A year after a courtroom ruling on patents, China’s two biggest robot‑vacuum makers have taken their fight out of legal filings and onto the public stage. On March 10 Dreame’s internal supervision unit published an investigation alleging organised “water‑army” attacks that planted fake negative reviews and pro‑Ecovacs messages across e‑commerce and social channels. The charge escalates a feud that began as a technical dispute and has become a full‑scale battle over market share, reputation and the narrative of China’s smart‑home sector.
Dreame said investigators working with local authorities had identified paid online commentators who, without buying or using the products, posted copy‑and‑paste endorsements of Ecovacs models while denigrating Dreame offerings at about 3 RMB per comment. The company’s founder first raised public alarms on social media in late January, claiming coordinated smear campaigns and linking offending IP addresses to dozens of provinces. Ecovacs denied the accusations in a February statement, calling them baseless and warning it would pursue legal remedies; it has not commented on Dreame’s March filing.
The public spat is an extension of a 2025 patent battle in which Dreame won a first‑instance ruling that found Ecovacs liable and ordered roughly 8.87 million RMB in compensation. That judgment, and the counterclaims and recriminations that followed, set the stage for the present escalation from courtroom technicalities to virtual turf wars. The shift highlights how competition among major domestic players has broadened from product engineering to marketing tactics, platform influence and executive‑level branding.
The companies’ contrasting strengths help explain why the contest has become so heated. Ecovacs built its dominance on deep domestic roots: it accounted for roughly 30.4% of China’s online robot‑vacuum market in 2025 and shipped about 4.7 million units globally that year, with roughly 68–72% of its volume sold at home. That scale has delivered strong margins and a projected 2025 net profit of 1.7–1.8 billion RMB, driven in part by a high‑end product mix.
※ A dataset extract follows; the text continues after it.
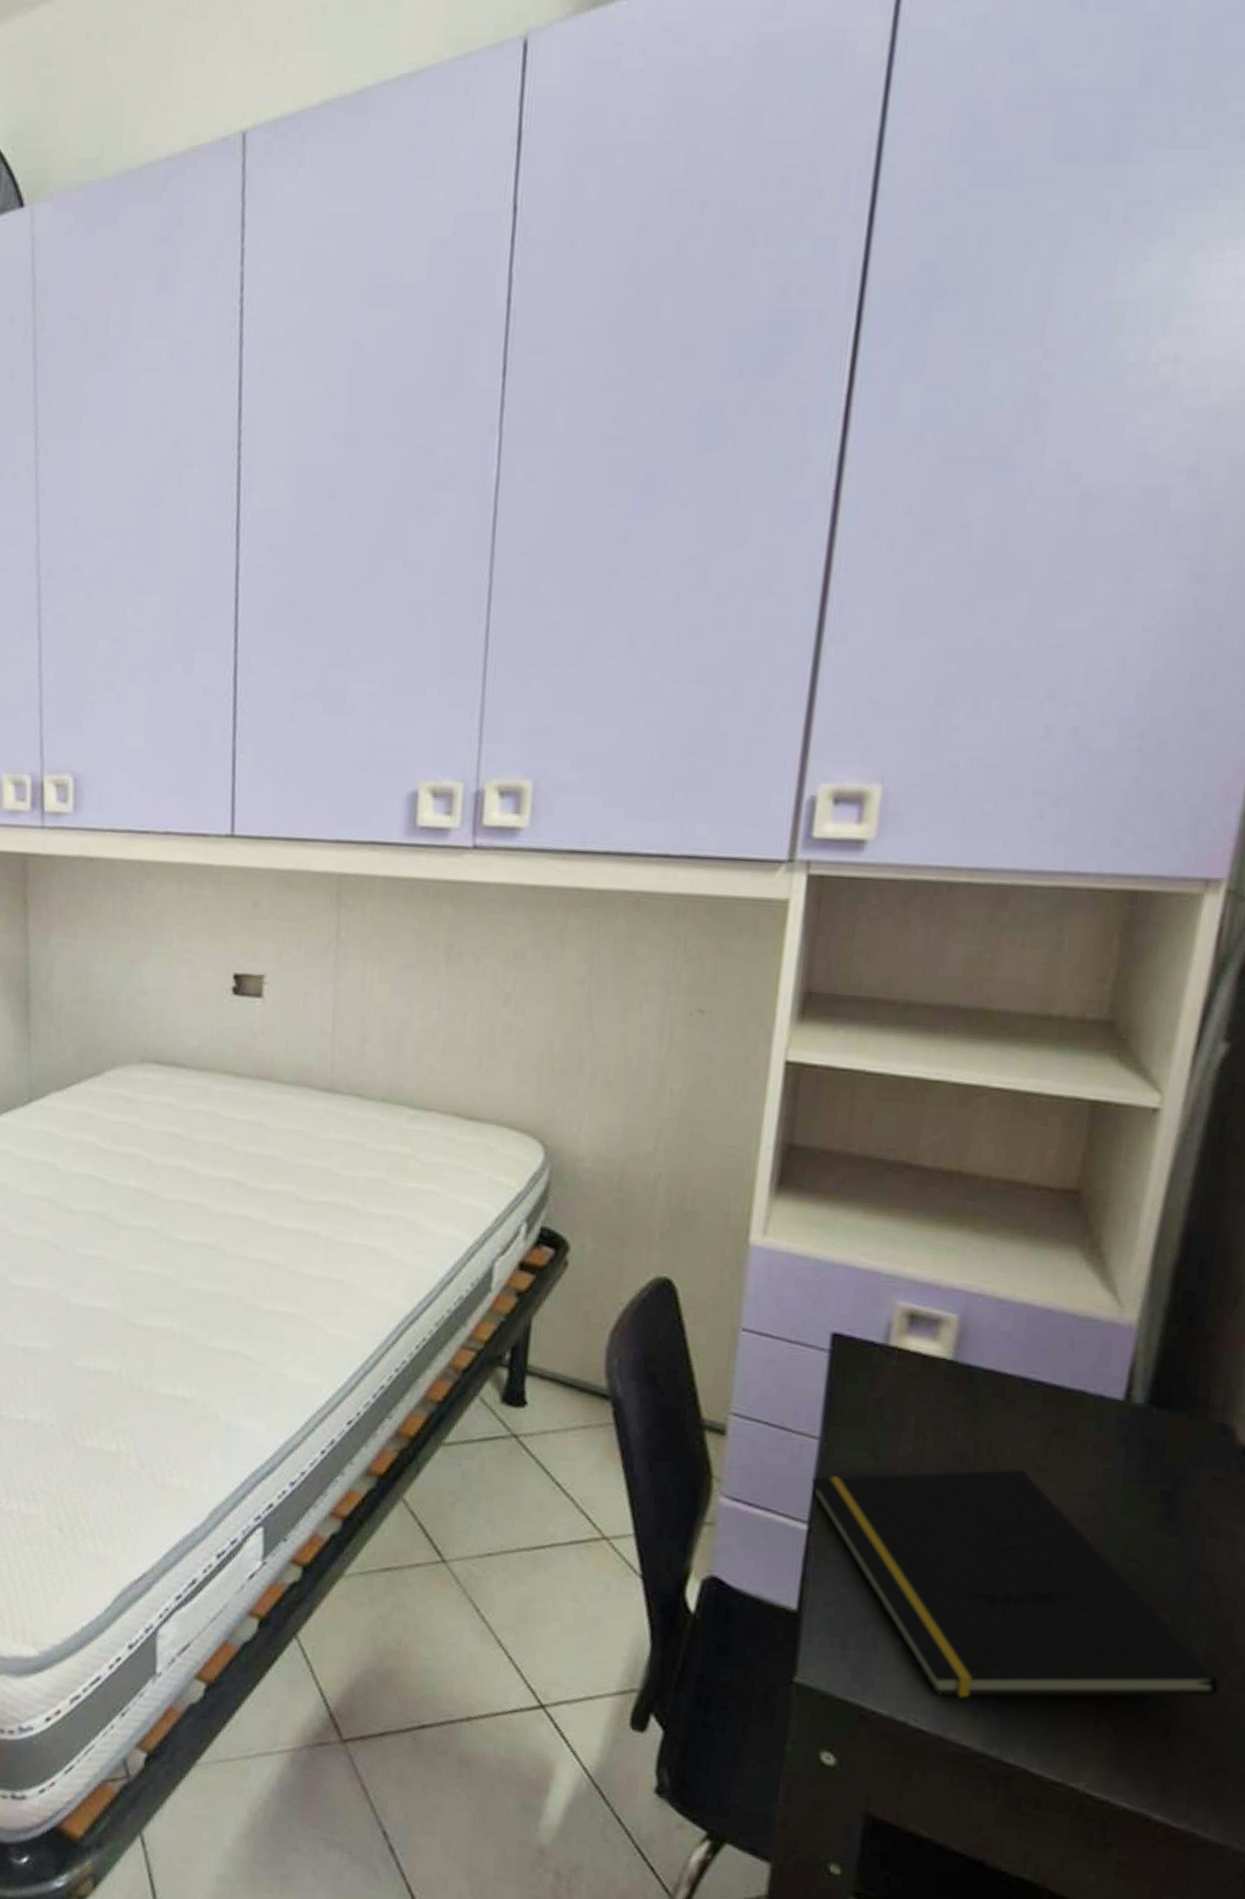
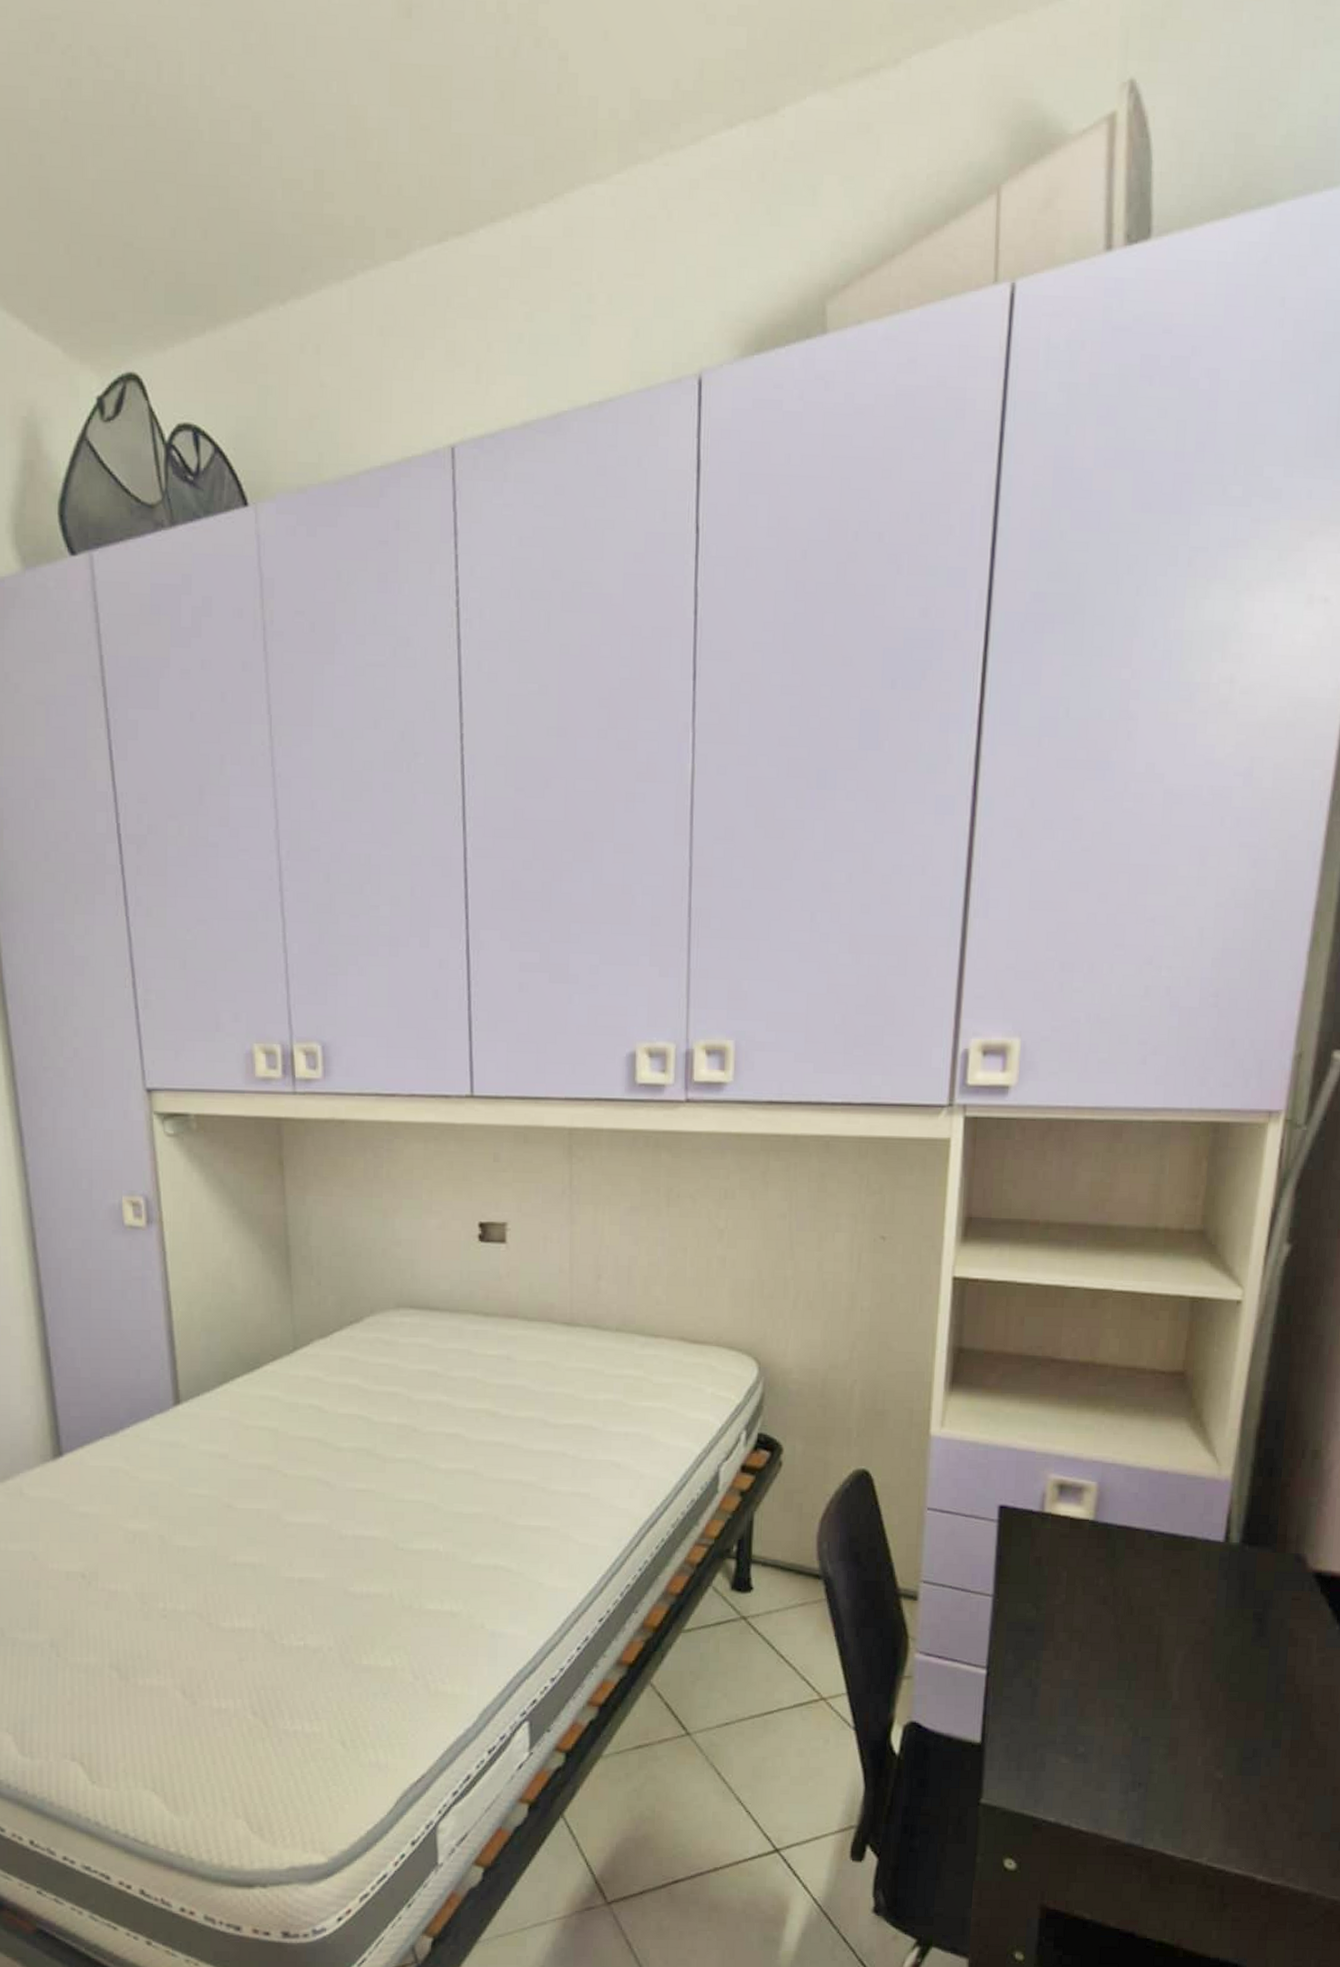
notepad: present [811,1469,1220,1698] -> none [987,1606,1303,1800]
Dreame, by contrast, is an export‑led challenger. It derived close to 80% of revenue from overseas markets in 2025 and ranks first in market share across about 30 countries and regions, with particular strength in Europe. Global shipment figures show Dreame at roughly 3.4 million units in 2025, and IDC data suggest its overseas share outpaces its overall global share—evidence of a strategy built on international expansion rather than domestic penetration.
That international success has turned into an aggressive push to reclaim domestic ground. Dreame’s high‑visibility appearance at China’s 2026 Spring Festival Gala and the founder’s media‑savvy social posts drove a spike in search interest and platform orders, markedly raising brand awareness at home. The company has been rapidly upgrading products, expanding a full‑scene smart‑home ecosystem and building a founder‑centric public image—moves aimed at converting overseas momentum into domestic market share.
Yet important differences remain. Ecovacs’ entrenched domestic distribution, higher online share and more profitable product mix give it a substantial structural advantage in China. Dreame lags on domestic retail penetration, offline channels and brand premiuming—weaknesses it is trying to remedy with marketing and public outreach. Meanwhile Ecovacs faces the opposite challenge: strong home performance coupled with a relative inability to translate that into overseas market share.
The public dispute over paid online commentary matters for reasons beyond corporate pride. It signals a new phase in the maturation of China’s consumer‑robot industry, one where legal, marketing and reputational arsenals are deployed alongside product roadmaps. For consumers and regulators, the episode raises questions about platform governance, the integrity of user reviews and where responsibility lies when corporate conflict spills into the public square.
Investors and competitors are watching closely. If the feud deepens, expect more legal action, intensified marketing spends and a sharper battle over distribution channels and platform influence. Smaller rivals may find openings amid the noise, while global buyers will watch how the contest affects product availability, after‑sales service and ecosystem interoperability. Ultimately, the outcome will shape not just which brand leads in China, but which playbook governs the global smart‑cleaning market as it scales.